Is your bank making it difficult for you to borrow?

Is your bank making it difficult for you to borrow?

What are the non-bank alternatives?
Whether you’re a highly experienced Property Developer or not, getting the financing of your Property Development right from the outset is a vitally important element of any Property Development Strategy. In today’s post GFC environment failing to incorporate a well structured financing strategy from the very beginning into the total development strategy is a recipe for disaster.
Investing in real estate is one of the most important financial decisions anyone can make and for the majority of Australian’s, obtaining funds from banks is the challenging part of the acquisition process. So why is it proving increasingly difficult to borrow from the Banks?
Most notably, the key contributor to this is a change in the behaviour of banks towards customers after a series of economic events that shook the world. The speculative property bubble that stumped the minds of consumers during the global financial crisis has driven a credit crunch for easily obtainable mortgages.
Prior to the year 2007, most Aussie banks presumed that they could always meet rising credit demand from their customers by tapping wholesale markets. But during the financial crisis, wholesale markets suddenly closed, cutting off that source of credit for banks. That hoisted a red flag among banks to consider credit to be rationed rather than to be marketed. Underwriting conditions for loans to SMEs appear to have been tightened for the first time since the first half of 2010. There is some evidence of deterioration in SME credit quality seen over the last 12 months, especially in sectors exposed to the high Australian currency. Tighter collateral requirements and maturities were highlighted across loan bookings. Stricter lending standards in the mortgage market are mostly due to repricing. Over the past year, many borrowers have complained that they have been unable to access funding – even those well established businesses with existing lines of credit. NAB business banking Chief Joseph Healy told recently in an interview that more banks are tougher now, but still willing to lend to small and medium businesses.
Adding to the difficulties for borrowers, banks have begun setting their mortgage rates independently of the RBA. ANZ Bank reported its mortgage rates would remain unchanged at 6.8%. Big banks fear that higher funding costs would keep pressure on them to lift mortgage rates for customers. Borrowers faced with uncertainty on the movements of interest rates, which mean they need to work harder at securing a good home loan deal. Loans offered by banks allow 97% of the value of a property, which declined from 14% of the total on offer in 2008 to only 2% in 2012 in a sample of 2,000 home loans. In 2011, 5% of loans could be taken out for 97% of the value of a property.
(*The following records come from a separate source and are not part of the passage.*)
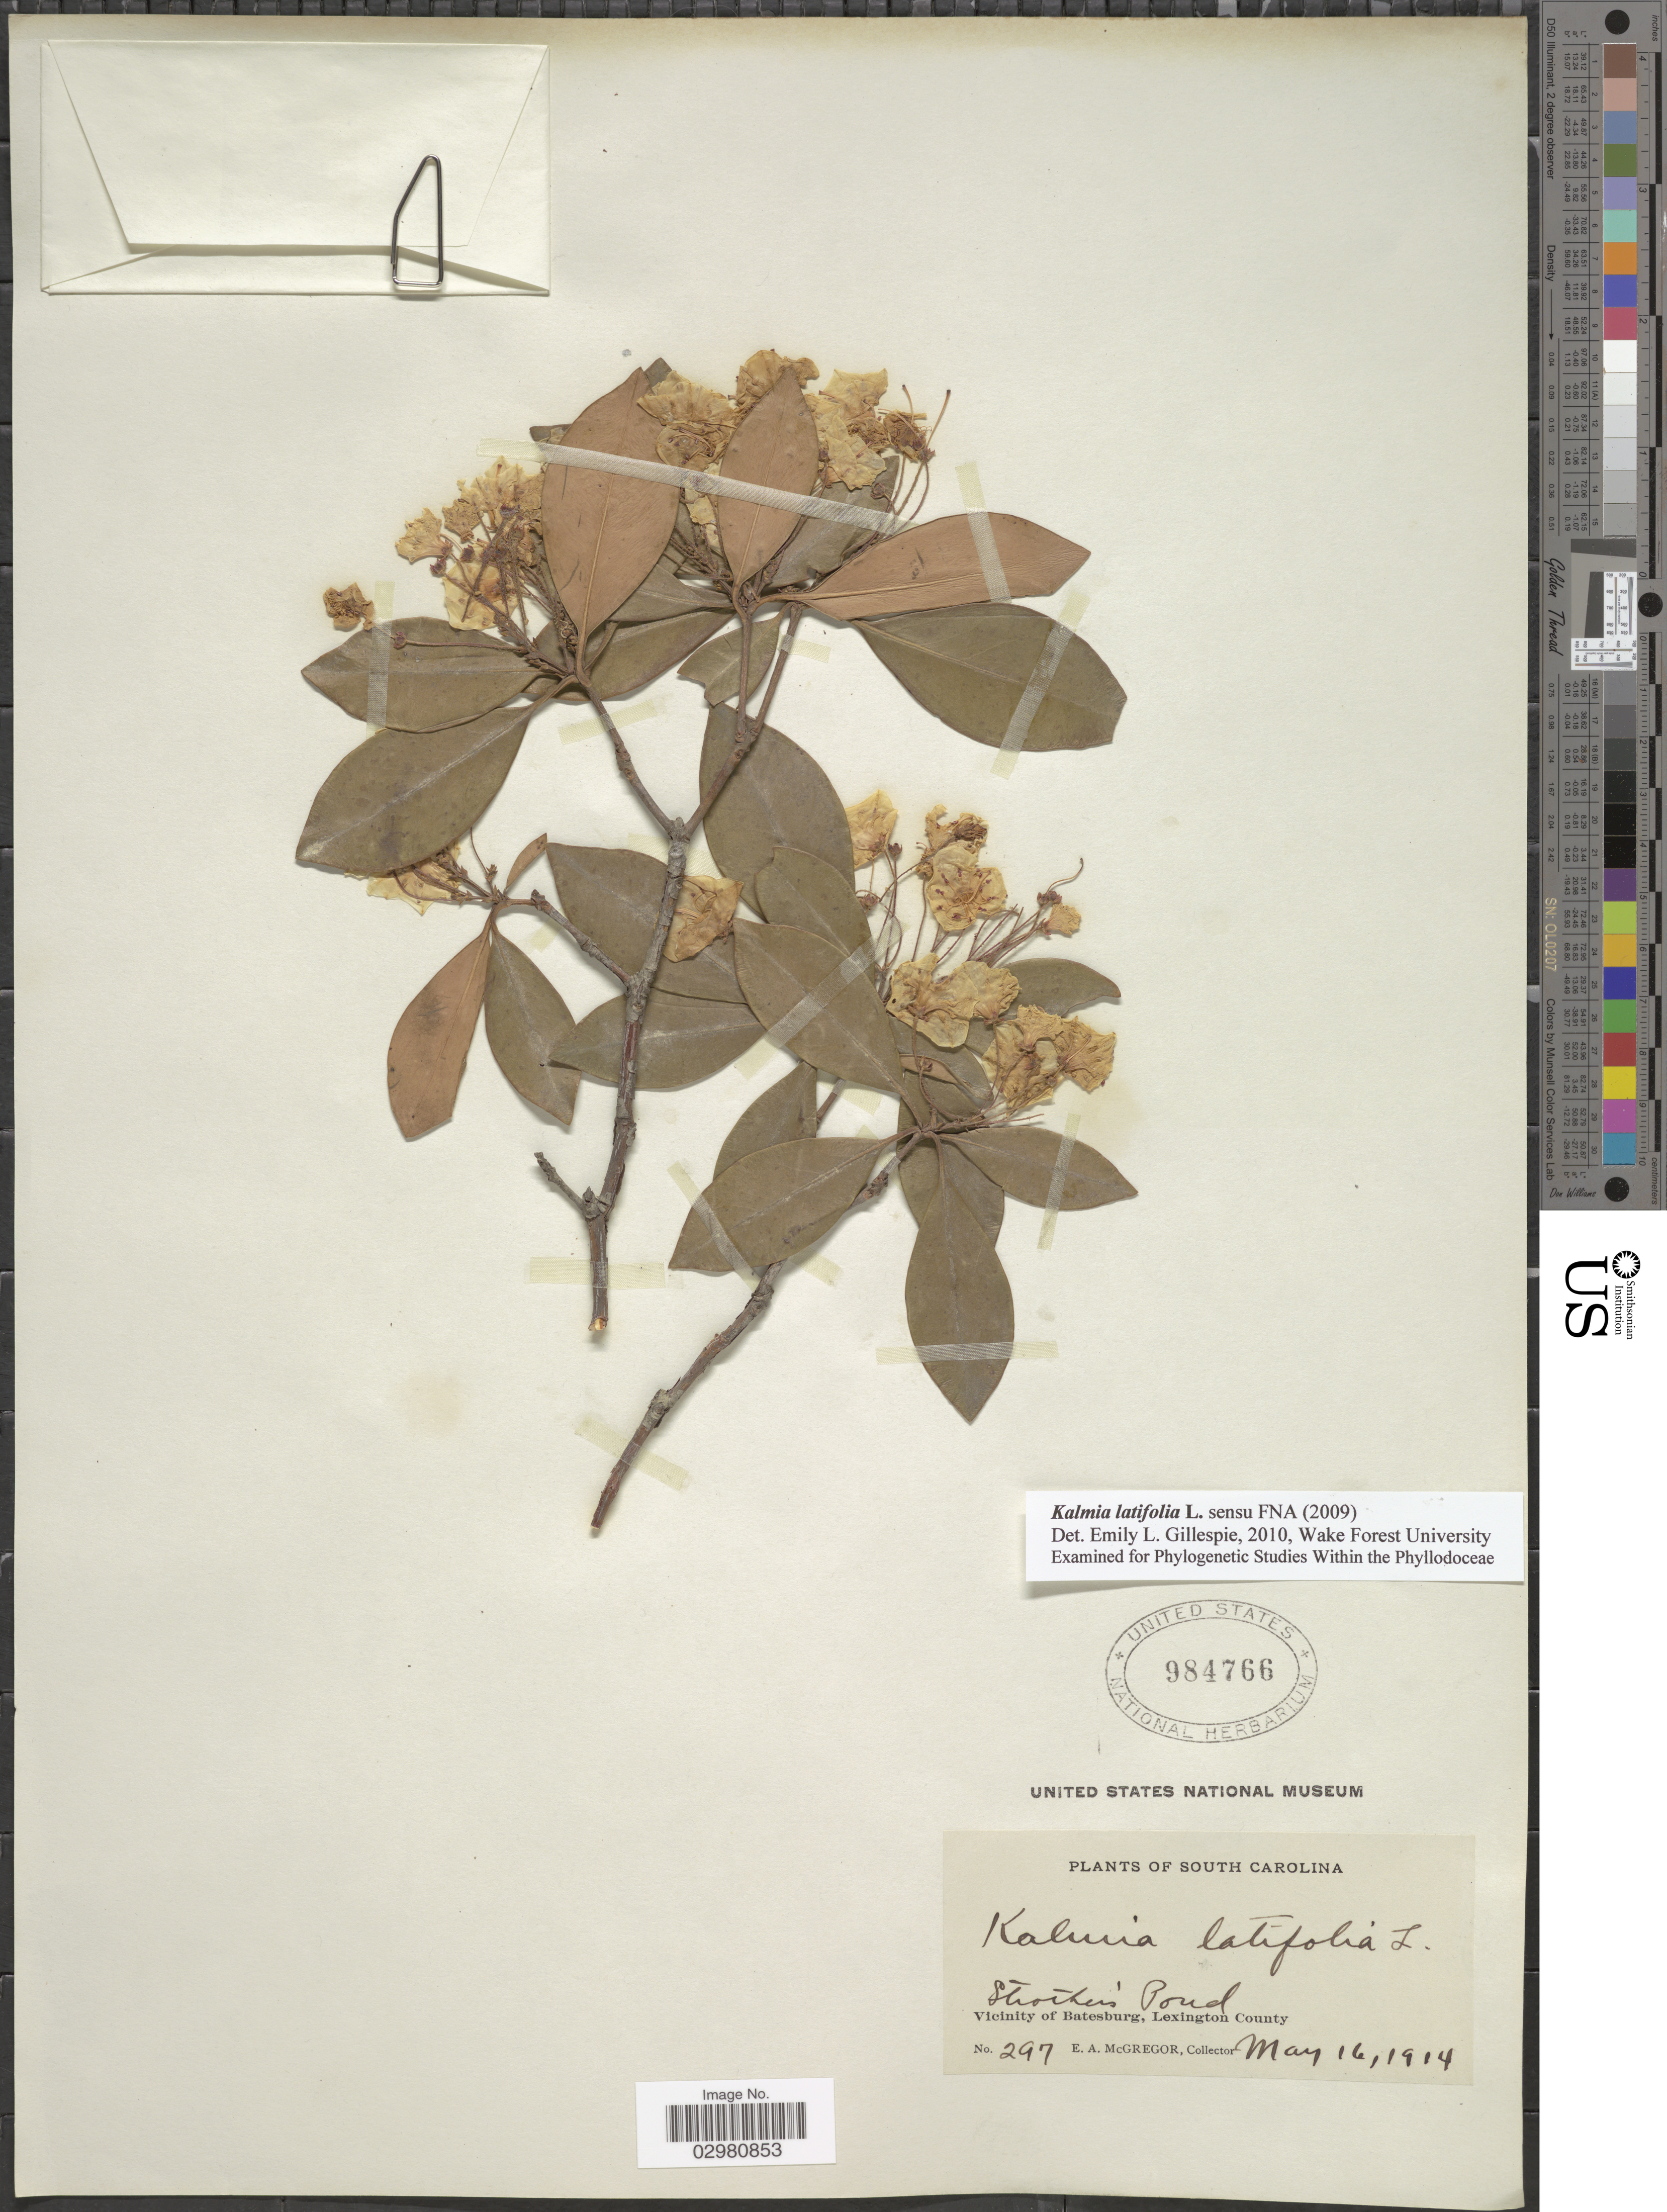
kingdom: Plantae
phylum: Tracheophyta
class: Magnoliopsida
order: Ericales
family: Ericaceae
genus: Kalmia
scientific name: Kalmia latifolia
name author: L.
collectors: E. A. McGregor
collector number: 297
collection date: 1914-05-16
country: United States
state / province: South Carolina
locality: Strother's Pond. Vicinity of Batesburg, Lexington County.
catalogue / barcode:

While recent cuts in the interest rate by the RBA are expected to lift demand for home loans, few banks expect the pace of borrowing to match the level seen before the financial crisis. Softer house prices seen over the past year would likely act as another drag on lending.
As choice for funding source, banks continue to dominate the lending market, with new data revealing financial services offered by banks now account for almost 100% of all loans written in Australia.
Banks managed to increase their market share from 92.6% to 94.1% between October and November 2012. This indicates that there is still some room for growth of Australia’s banks and interestingly, it is Australia’s private sector debt that is significantly lower than the ratios for those countries that have experienced significant upheaval in their financial systems like the UK, US and Spain. Even then, Australia does have a particularly larger ratio of mortgage to GDP, which is higher than many other developed economies. The small percentage increase of Australian banks’ NPLs during the global financial crisis has held relatively constant since. By comparison, the UK and the US have seen exponential increases in NPLs, and still rising.
The property bubble has taught a lesson in managing debt, both consumers and banks are now in a “deleveraging” mindset. An estimated 41% of Australians currently want to place their spare cash into a bank deposit, up from 28% five years ago, while 23% want to pay down debt, which doubled the ratio five years ago.
Business firms have tended to behave cautiously, prudently consolidating their balance sheets, limiting debt and growing their holdings on low-risk assets. This makes banks far more conservative about lending money and fearful about how they manage their balance sheets. In particular, banks are desperate to hang on to their swelling deposits by cultivating long-term relationships and paying more to depositors.